**Task directions**
All of the data that follows should be given again exactly, without its images.

**Raw data**

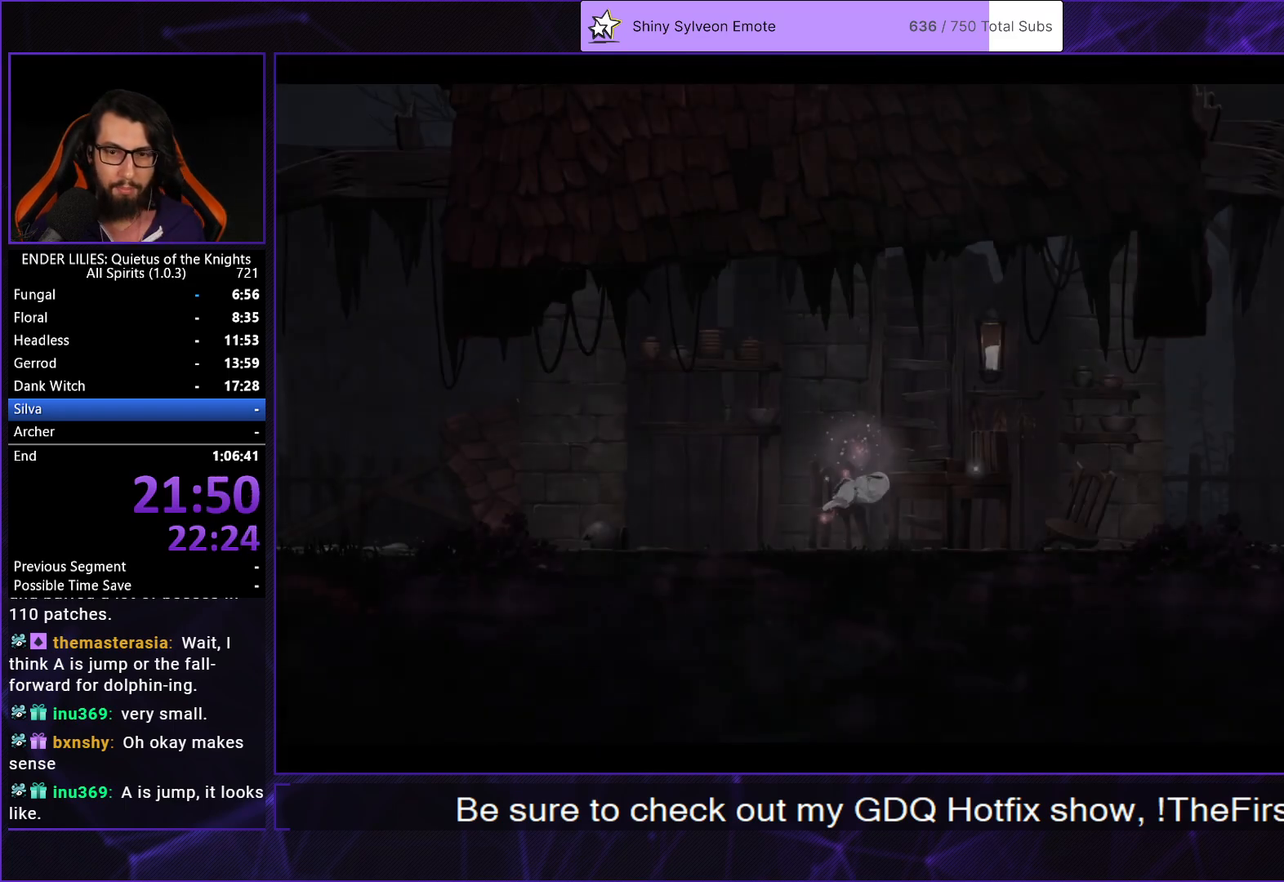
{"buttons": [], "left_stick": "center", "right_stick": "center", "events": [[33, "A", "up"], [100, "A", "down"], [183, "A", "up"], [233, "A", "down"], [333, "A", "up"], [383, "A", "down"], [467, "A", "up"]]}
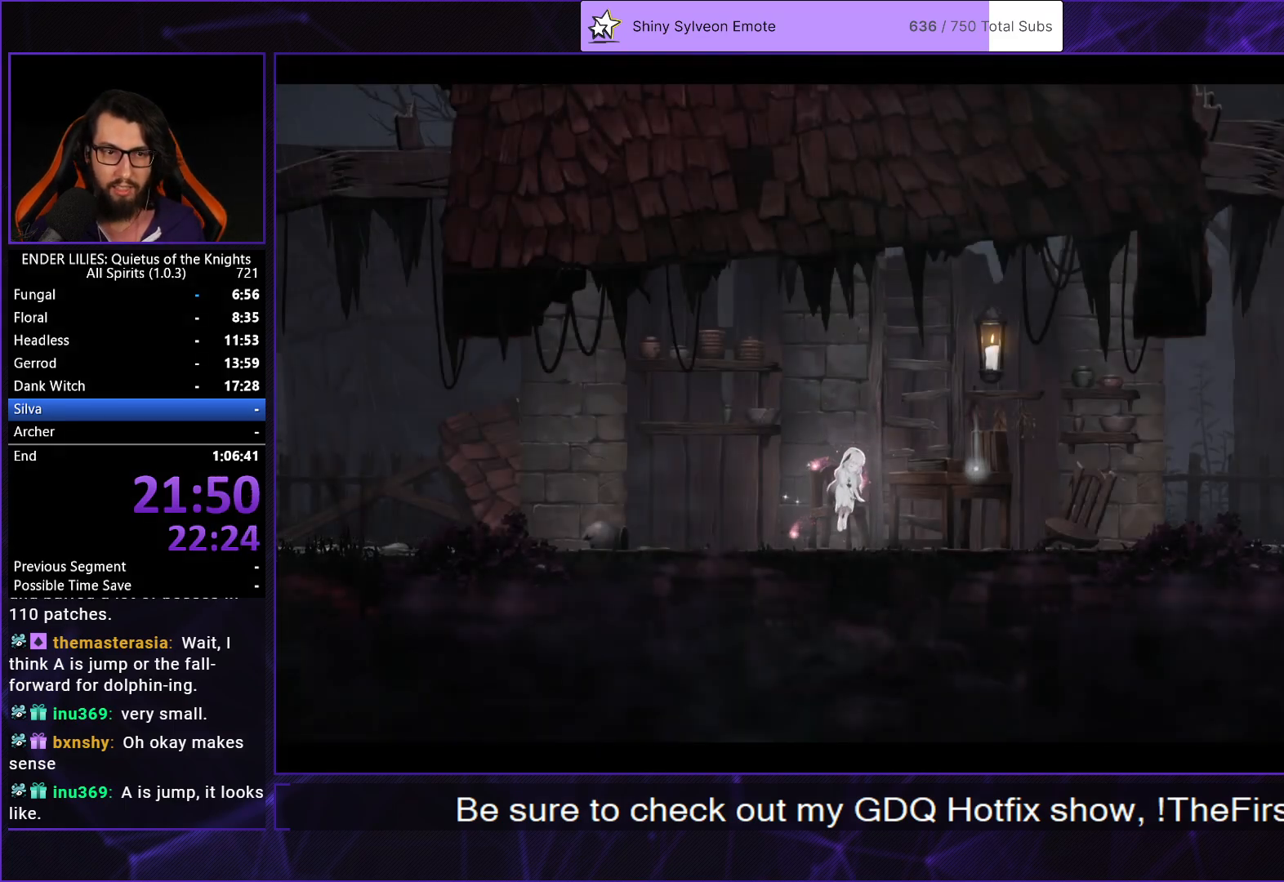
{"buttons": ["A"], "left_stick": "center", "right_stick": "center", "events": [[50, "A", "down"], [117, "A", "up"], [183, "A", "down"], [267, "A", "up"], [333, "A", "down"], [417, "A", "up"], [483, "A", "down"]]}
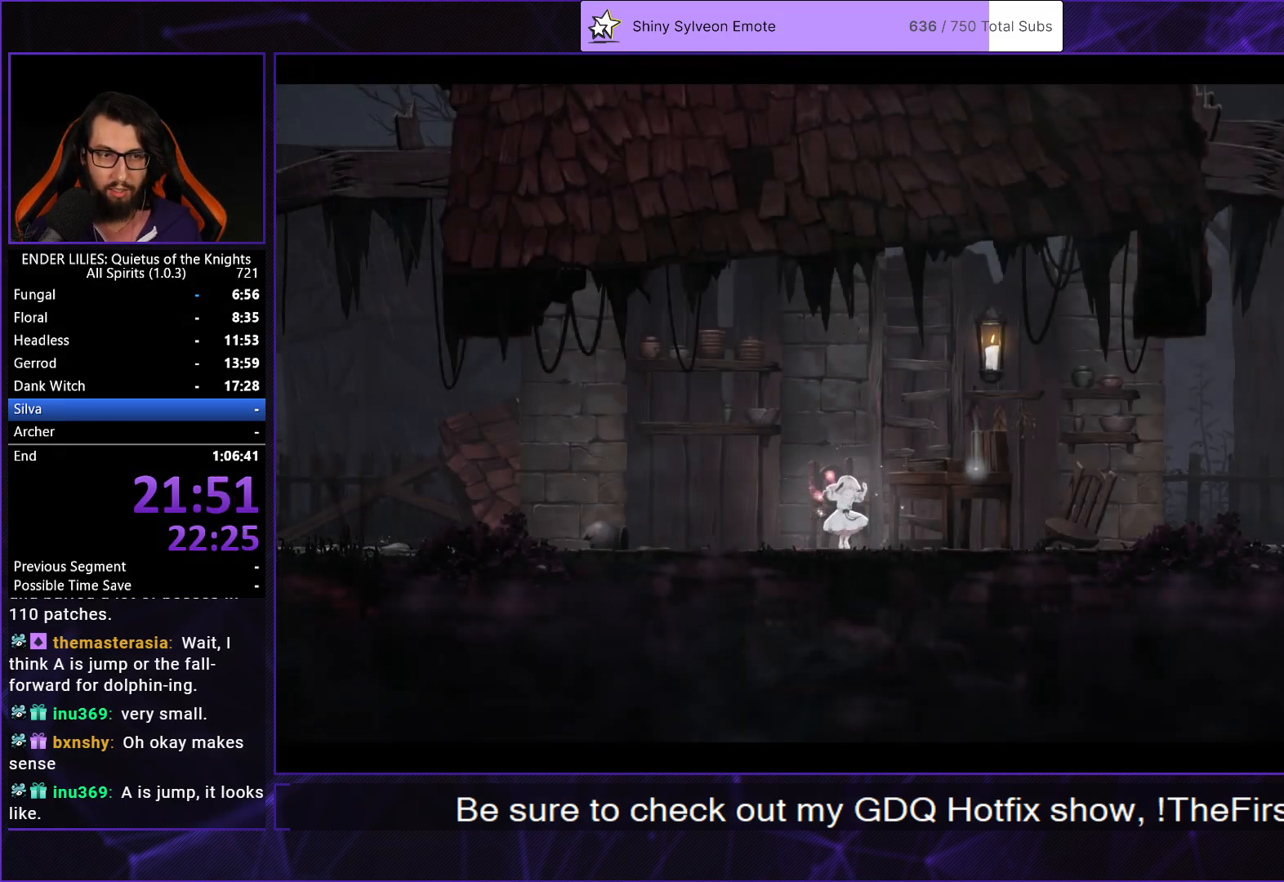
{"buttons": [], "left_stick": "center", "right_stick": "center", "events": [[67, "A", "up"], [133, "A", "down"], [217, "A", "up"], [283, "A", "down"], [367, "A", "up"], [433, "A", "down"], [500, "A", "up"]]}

**Response for this exercise**
{"buttons": [], "left_stick": "center", "right_stick": "center", "events": [[33, "A", "up"], [100, "A", "down"], [183, "A", "up"], [233, "A", "down"], [333, "A", "up"], [383, "A", "down"], [467, "A", "up"]]}
{"buttons": ["A"], "left_stick": "center", "right_stick": "center", "events": [[50, "A", "down"], [117, "A", "up"], [183, "A", "down"], [267, "A", "up"], [333, "A", "down"], [417, "A", "up"], [483, "A", "down"]]}
{"buttons": [], "left_stick": "center", "right_stick": "center", "events": [[67, "A", "up"], [133, "A", "down"], [217, "A", "up"], [283, "A", "down"], [367, "A", "up"], [433, "A", "down"], [500, "A", "up"]]}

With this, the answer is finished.